The researchers on the team Forward-Looking Threat Research from the AI security company TrendAI have developed a tool capable of automatically collecting public posts, photos and information from LinkedIn profiles, analyzing them using artificial intelligence and transforming them into highly personalized phishing emails, complete with a fake website, tailor-made for the victim. All created by a single person, without violating any privacy regulations, using only publicly accessible data. And do you know how long it took them to orchestrate this scam simulation? Less than 30 minutes! What makes this scenario particularly relevant is not the technical complexity of the operation, but the speed of execution and the simplicity with which it was set up: the necessary tools are already available, cheap and within the reach of anyone who has the motivation to use them. And this radically changes the cyber threat landscape for businesses and professionals, because it means that anyone who publishes their activities on LinkedIn, such as conferences attended, projects followed, professional opinions, etc., is unknowingly providing raw material for potential targeted attacks.
The new frontier of spear phishing with AI
Let’s start with a fact. The so-called open-source intelligence or OSINT (Open Source Intelligence), i.e. the analysis of publicly available information, has changed radically with the “democratization” of AI. It once required specialist skills and a lot, a lot of time; today it can be carried out automatically thanks to artificial intelligence. This drastically lowers the entry threshold, as you don’t necessarily need to have structured teams or advanced resources to analyze large quantities of data: you just need to have the right tools and know how to use them.
To demonstrate how AI has totally rewritten the rules of the game, TrendAI researchers have developed an experimental system, what in jargon is called a PoC (Proof of Concept), that is, a practical demonstration of feasibility, capable of collecting public data from LinkedIn and transforming it into detailed profiles to be used for malicious purposes. The process starts from very common elements: posts, images and metadata, i.e. all that “hidden” information associated with the contents, such as dates, context or relationships between elements, which help to better interpret what is seen.
This information was first collected automatically (the researchers succeeded despite the anti-scraping tools LinkedIn is equipped with) and then it was organized into a structure that reconstructed an entire company hierarchy: who works where, with what role and with what level of responsibility. This step was fundamental, because it allowed researchers to understand not only who a person is, but also how much they can influence decisions within the company.
A particularly interesting aspect concerns image analysis. It’s not just about “seeing” what’s in a photo, but about interpreting it in the context of the post in which it was published. Artificial intelligence is able to deduce the professional message that the author wanted to convey, his interests, the events he participates in and even his contact network. In other words, images and text become a single information source that is much richer than the sum of the individual parts.
Once these profiles have been built, the system can take a further step: identify the topics that most interest each individual. This process is based on linguistic analysis, i.e. the automatic study of the language used in posts, to identify recurring and relevant topics. These themes become the basis for creating highly personalized messages.

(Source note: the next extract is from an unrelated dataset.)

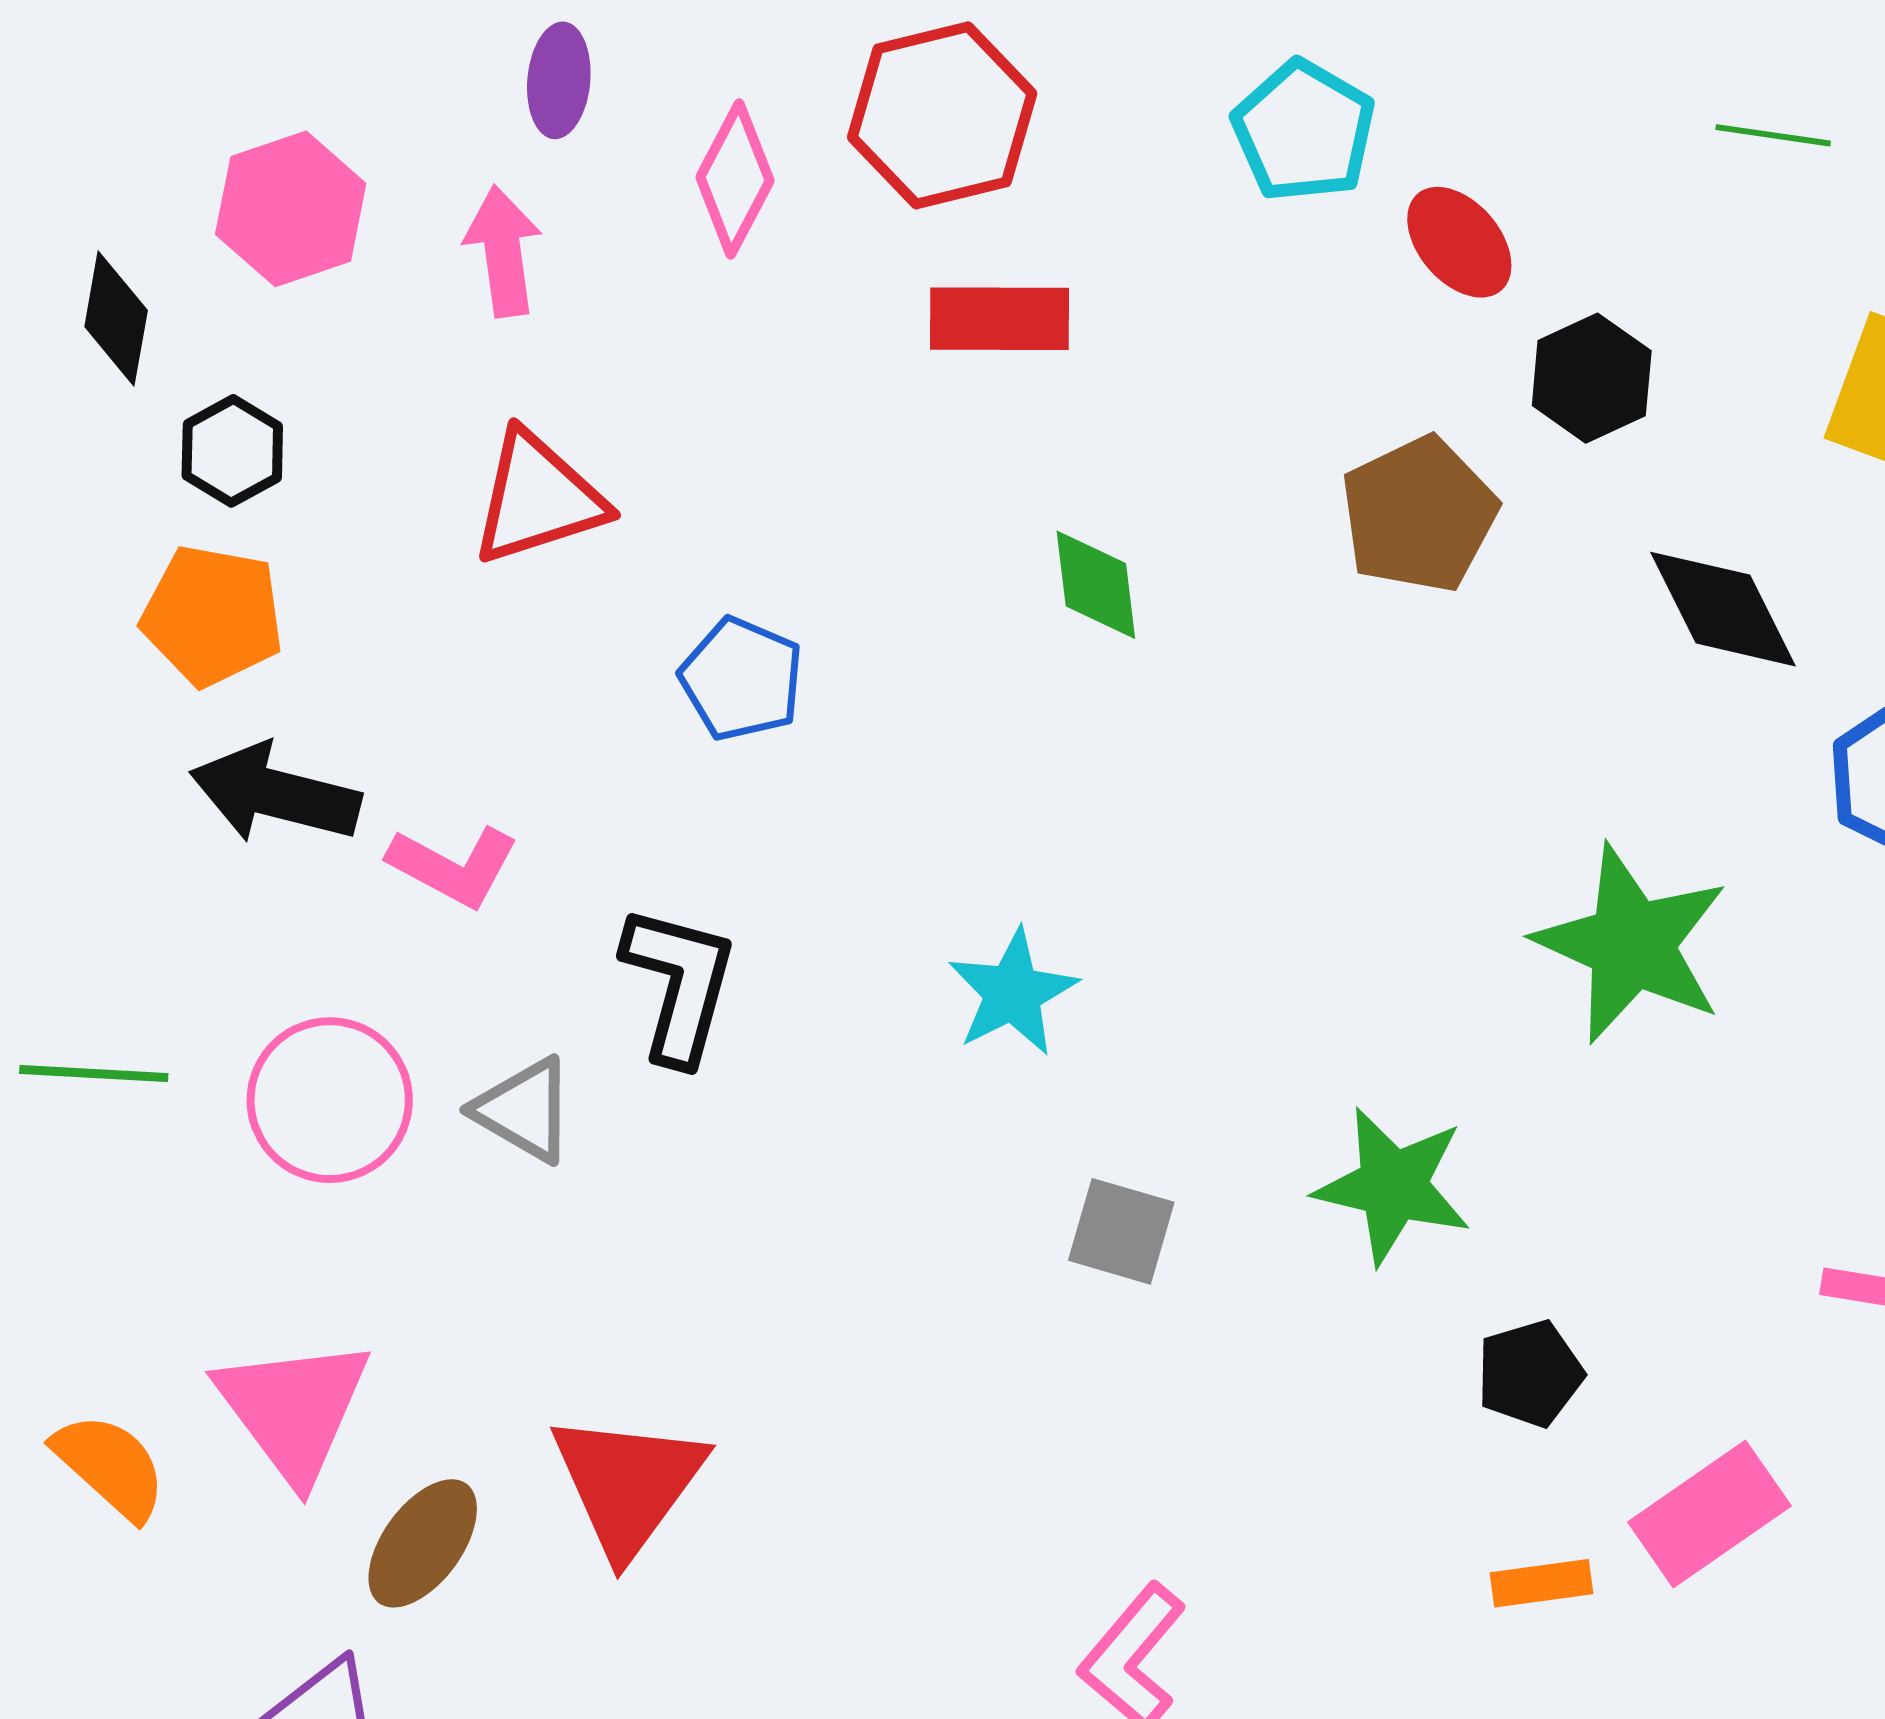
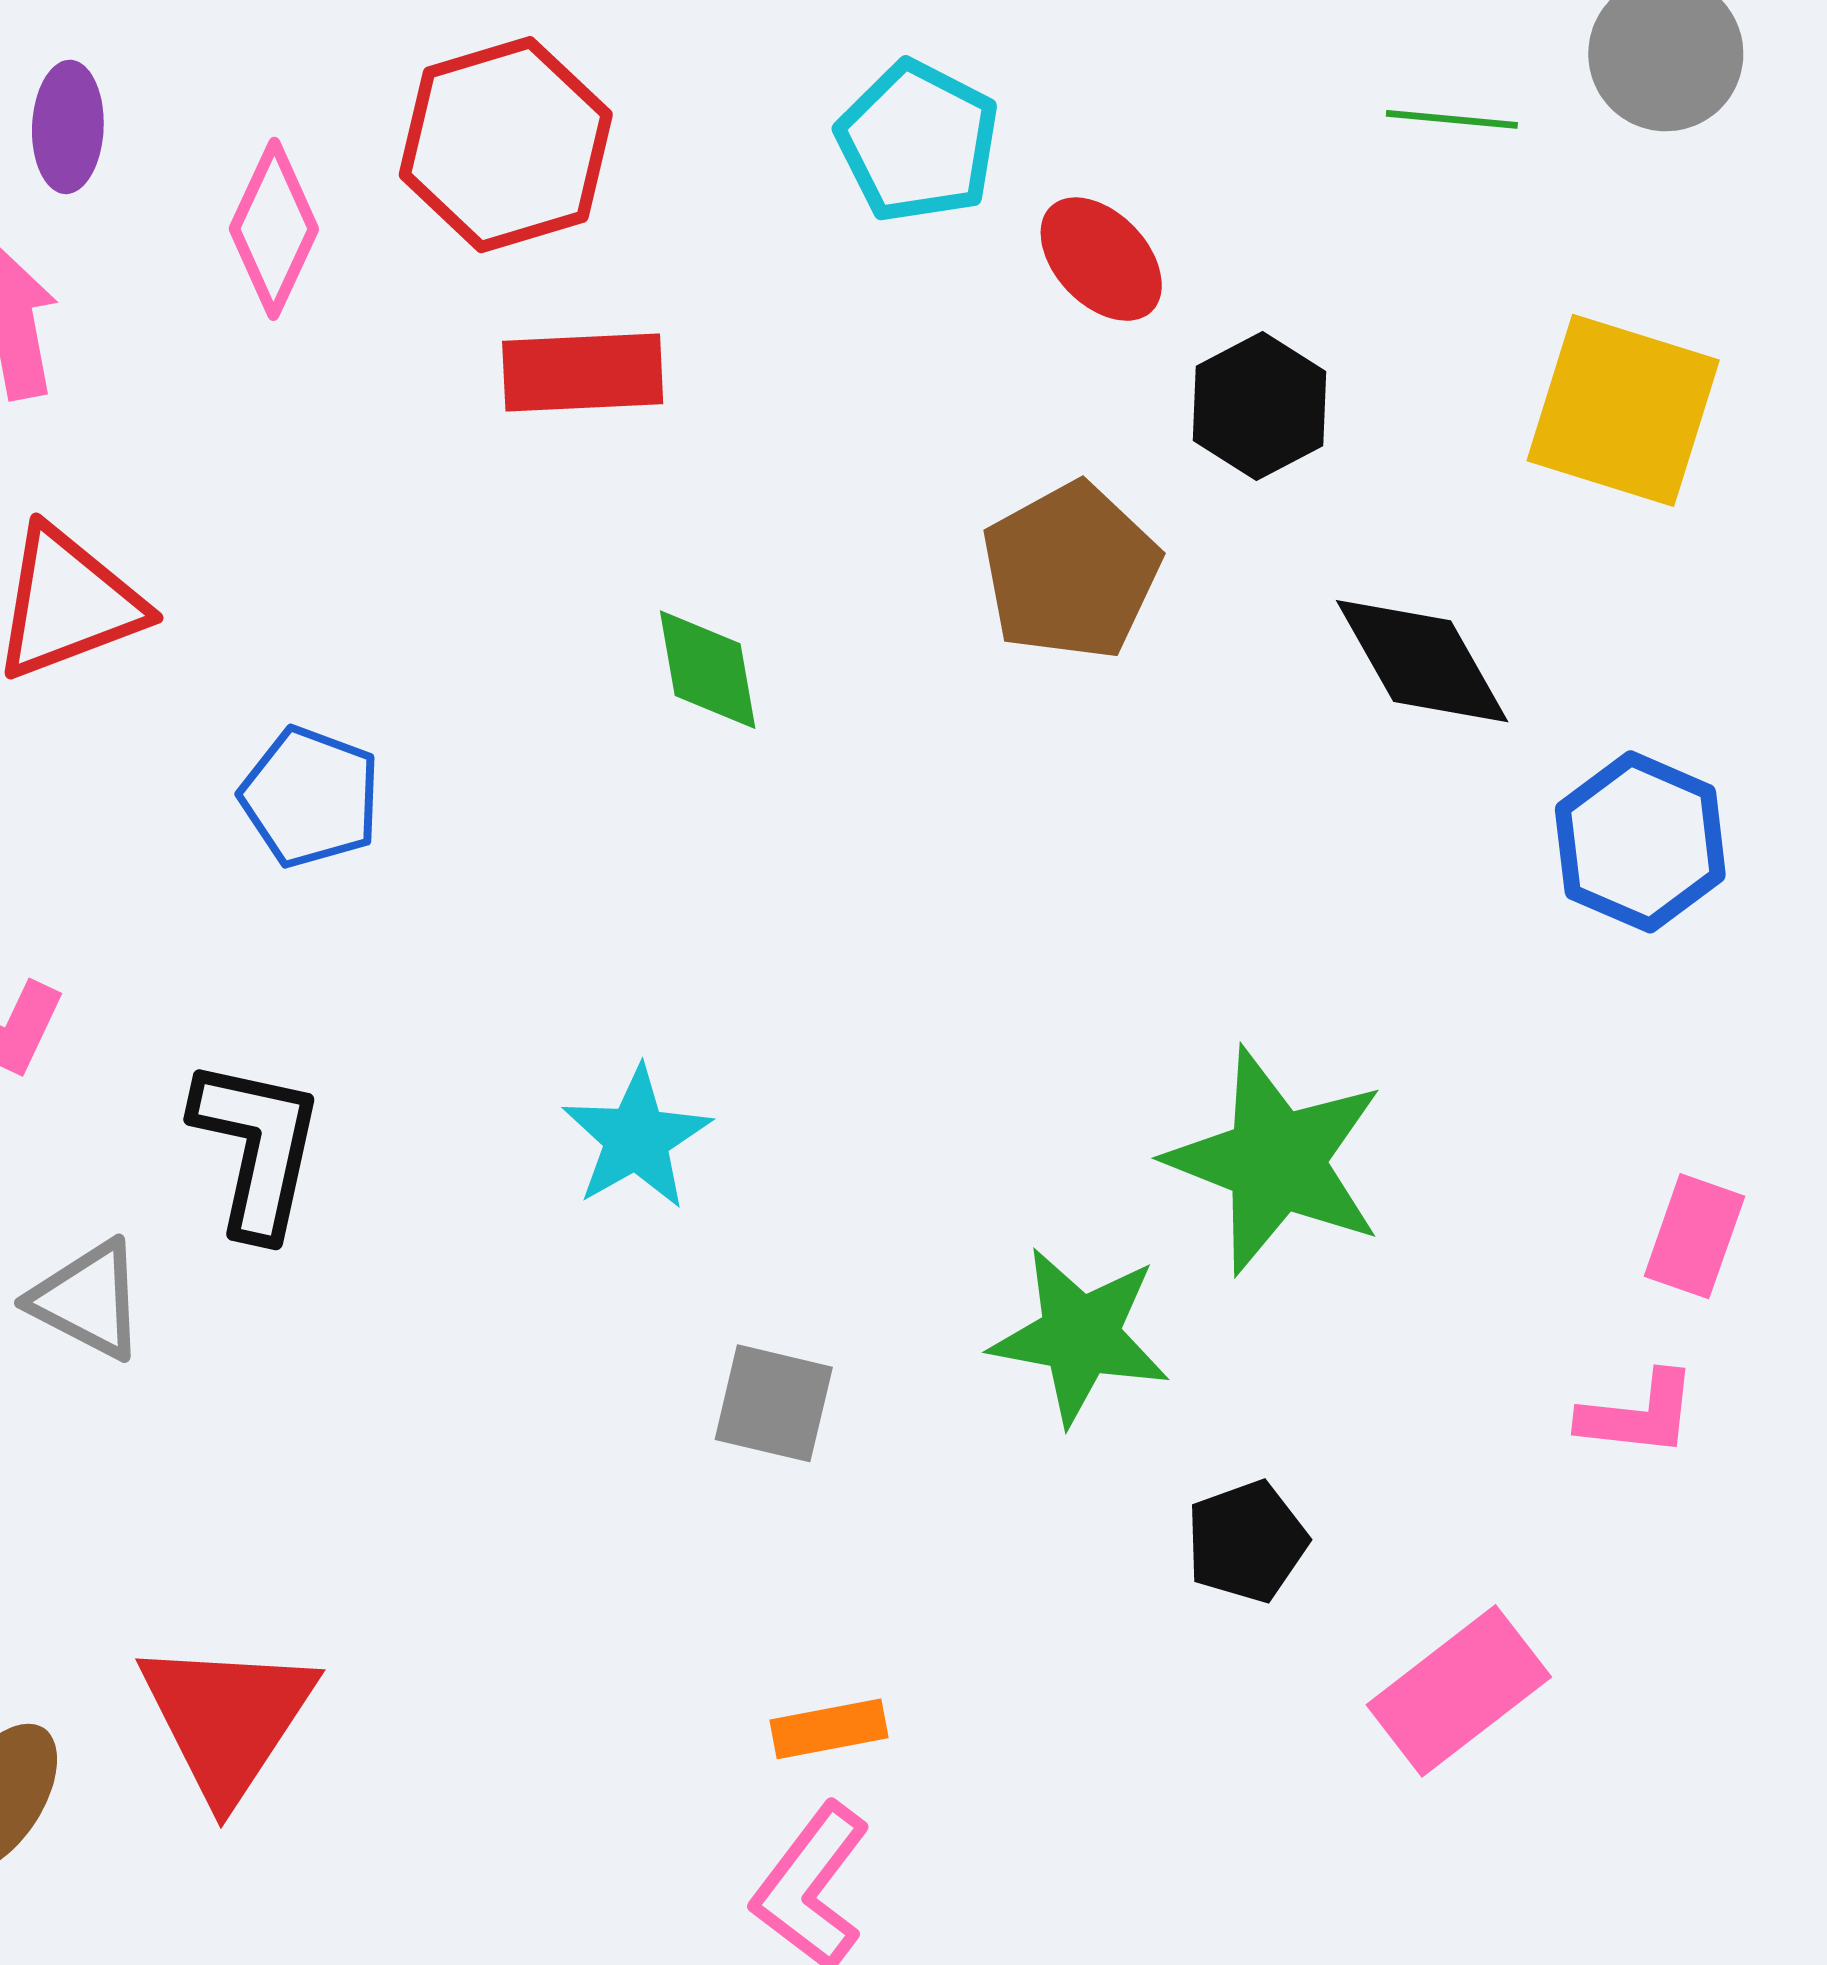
green star: (1631, 944) -> (1276, 1161), moved
orange rectangle: (1542, 1583) -> (829, 1729), moved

And this is where so-called spear phishing comes into play. Unlike “traditional” phishing – the one based on the massive sending of generic messages to random users, so to speak – spear phishing is targeted: each communication is tailor-made for a specific victim, using real information to make everything as credible and less suspicious as possible. The analyzed system is able to generate emails that directly refer to the person’s role, the contents they have shared and the events they have participated in.
Not only that, it can also infer business email addresses. By analyzing public examples, identify the most likely format (such as [email protected]) and generates several plausible variants. This further increases the chances of an attack being successful.
The final step is the creation of a fake website, designed to appear real and consistent with the victim’s interests. In just a few minutes, AI can build a complete page, with images, statistics and references to real industry frameworks. In this way, a credible environment is built, designed to convince the user to interact, for example by entering credentials or downloading content.
From LinkedIn Scraping to Attacking: Scams in 30 Minutes
The most disturbing aspect of the experiment concerns the timing of the attack. The entire process, from data collection to phishing content creation, was completed in less than 30 minutes. This completely changes the scale of the problem: what used to require hours or days of manual work can now be replicated quickly and at scale. And from one person only.
In commenting on the experiment, in fact, the TrendAI researchers explained:
Creating our AI-powered analysis tool for LinkedIn took a single researcher just over 24 hours, using Claude Code. (…) Profiling a company’s entire management team, from extracting public posts from LinkedIn to generating custom phishing pages, takes less than 30 minutes, and all this with a Proof of Concept (PoC) tool.